Exercise brief:
Locate every line in the records below that holds the word "down" and return each one.

Saved entries:
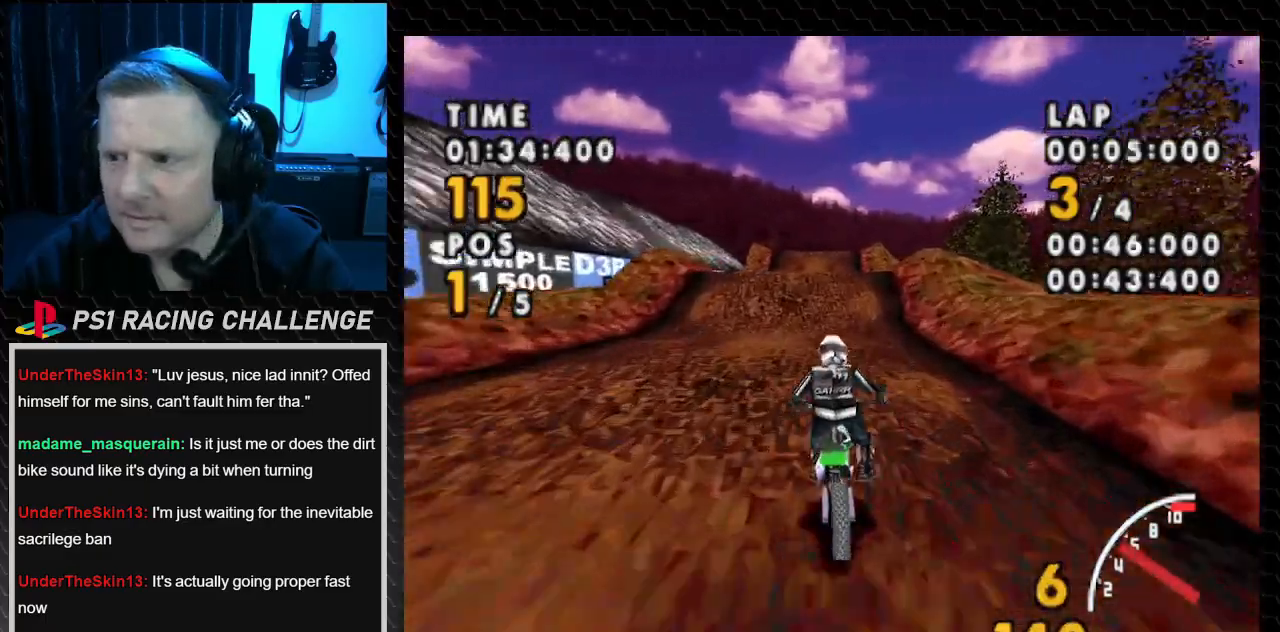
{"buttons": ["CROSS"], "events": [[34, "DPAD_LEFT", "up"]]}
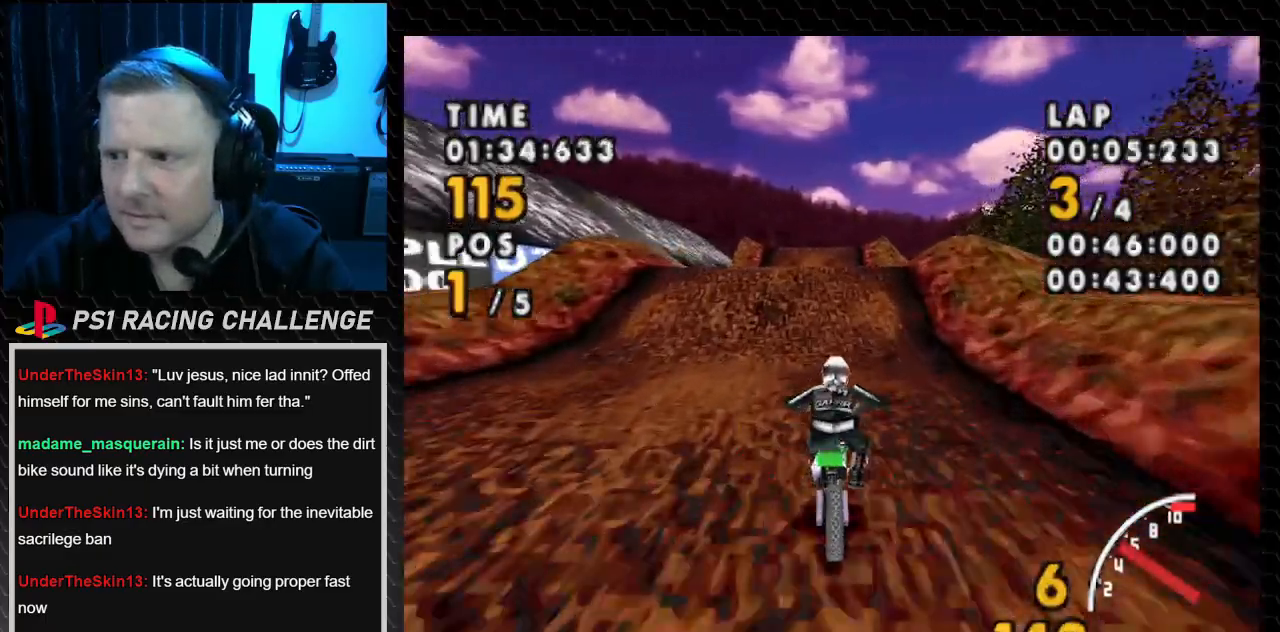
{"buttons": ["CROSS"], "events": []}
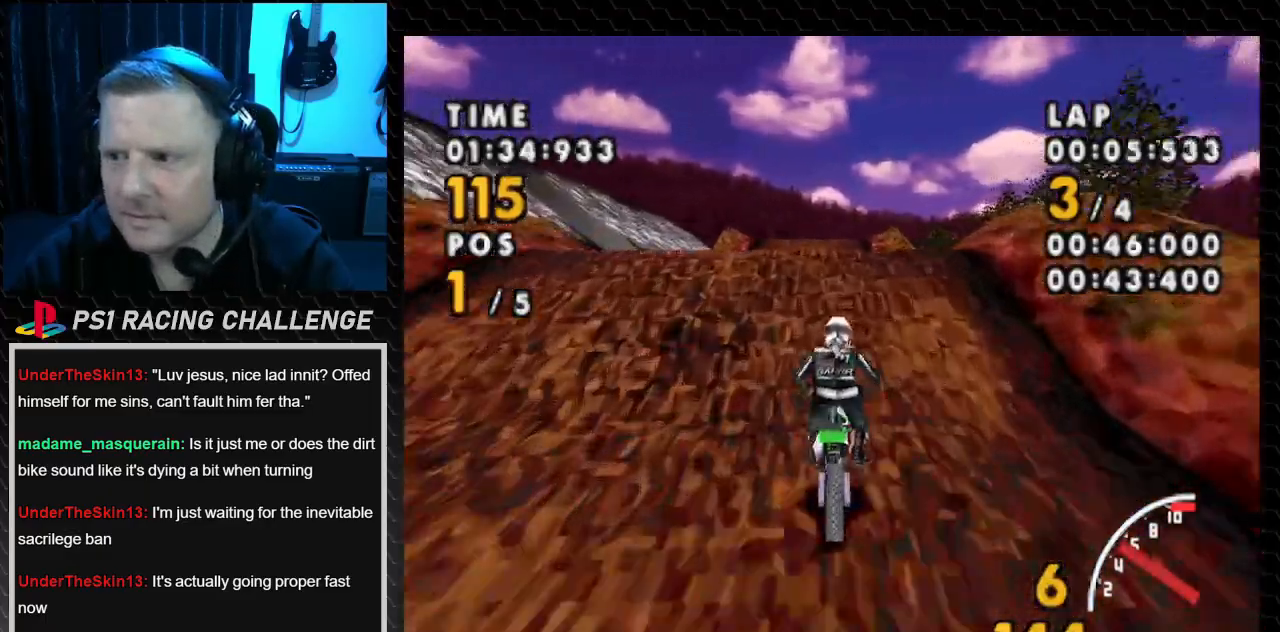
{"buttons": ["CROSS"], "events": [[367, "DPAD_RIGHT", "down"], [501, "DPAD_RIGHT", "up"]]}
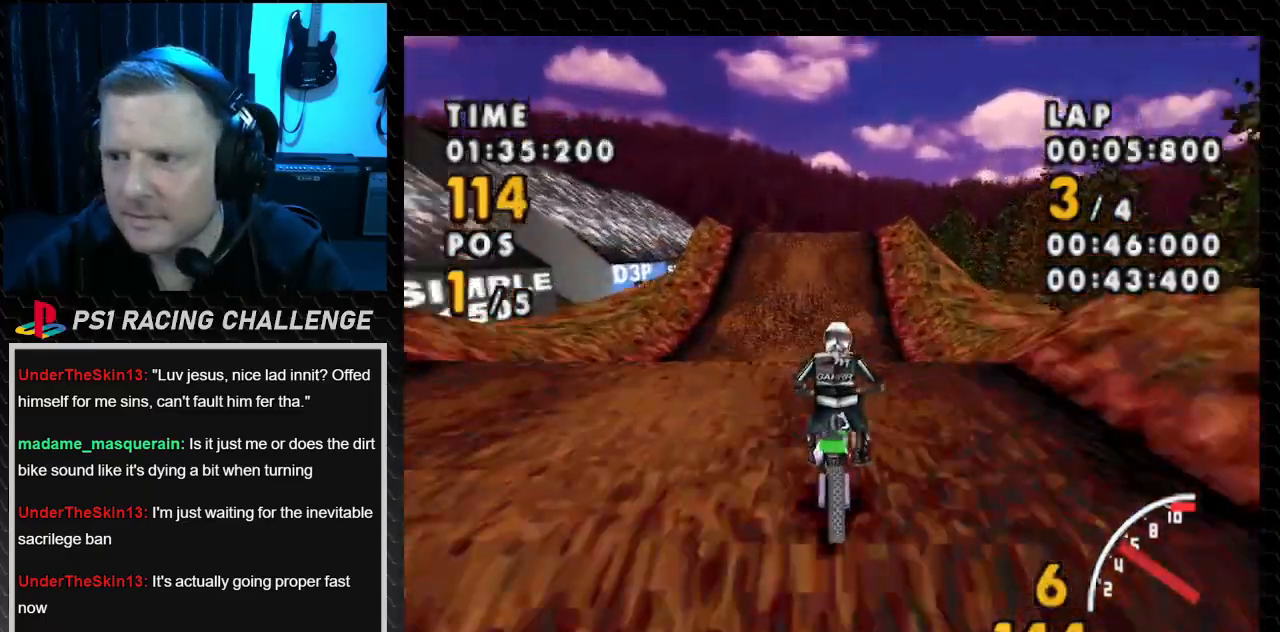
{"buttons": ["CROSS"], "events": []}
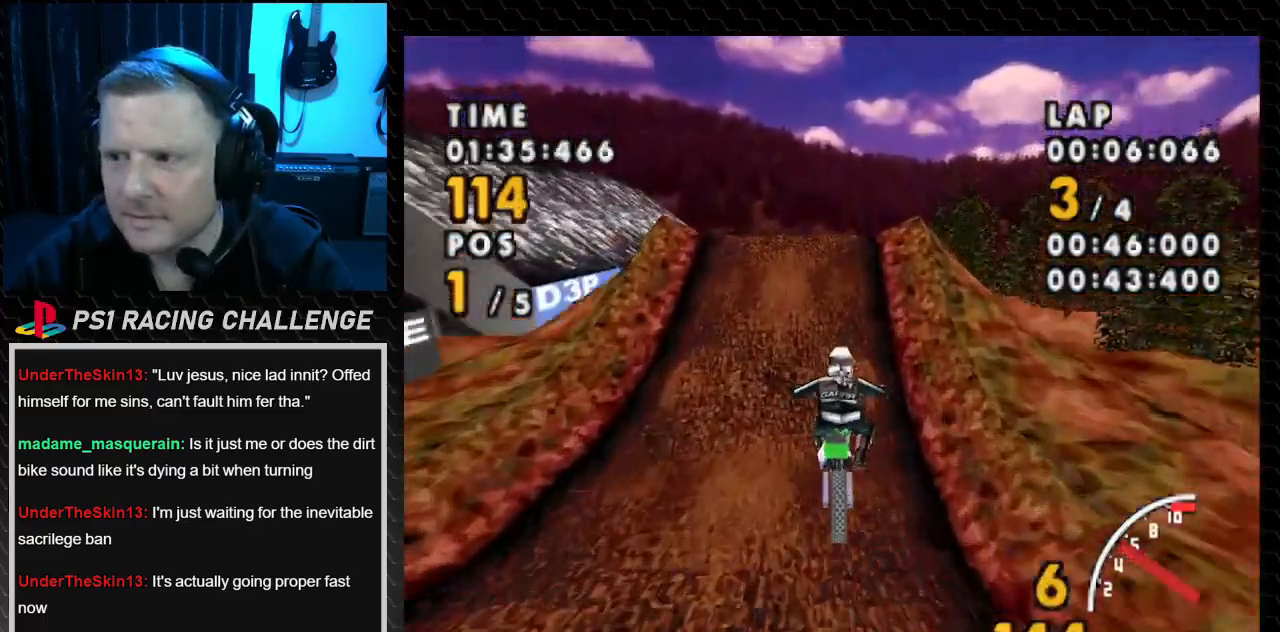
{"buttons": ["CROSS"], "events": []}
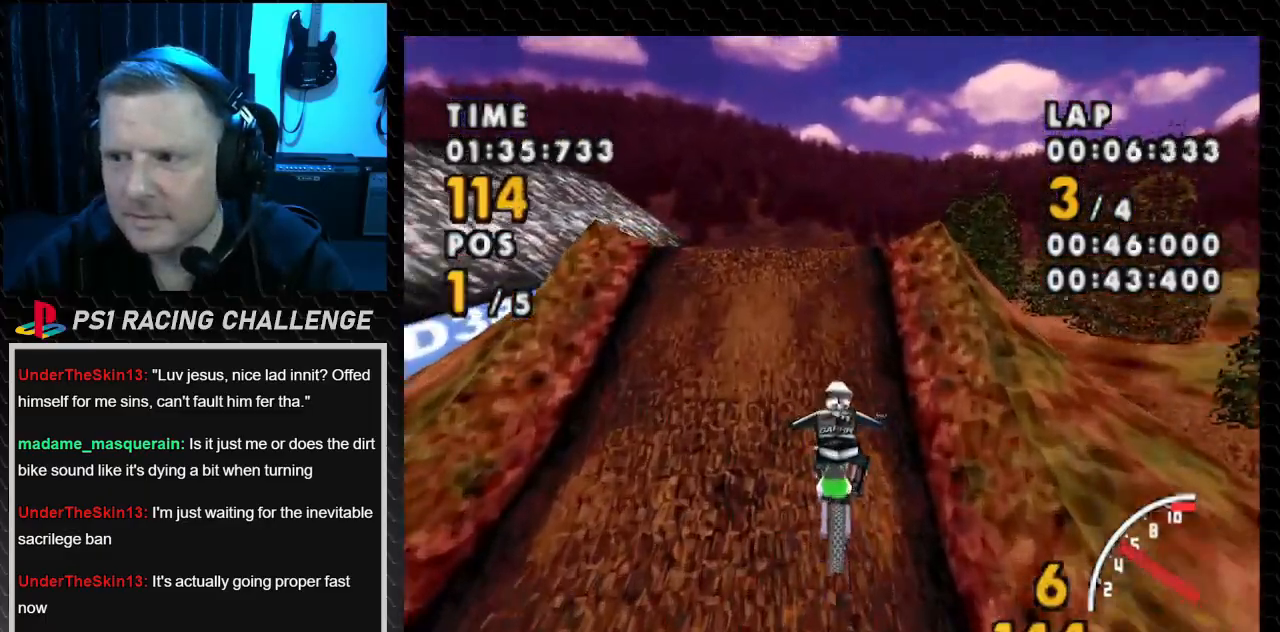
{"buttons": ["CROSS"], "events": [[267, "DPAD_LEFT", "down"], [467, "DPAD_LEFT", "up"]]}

Completed task:
{"buttons": ["CROSS"], "events": [[367, "DPAD_RIGHT", "down"], [501, "DPAD_RIGHT", "up"]]}
{"buttons": ["CROSS"], "events": [[267, "DPAD_LEFT", "down"], [467, "DPAD_LEFT", "up"]]}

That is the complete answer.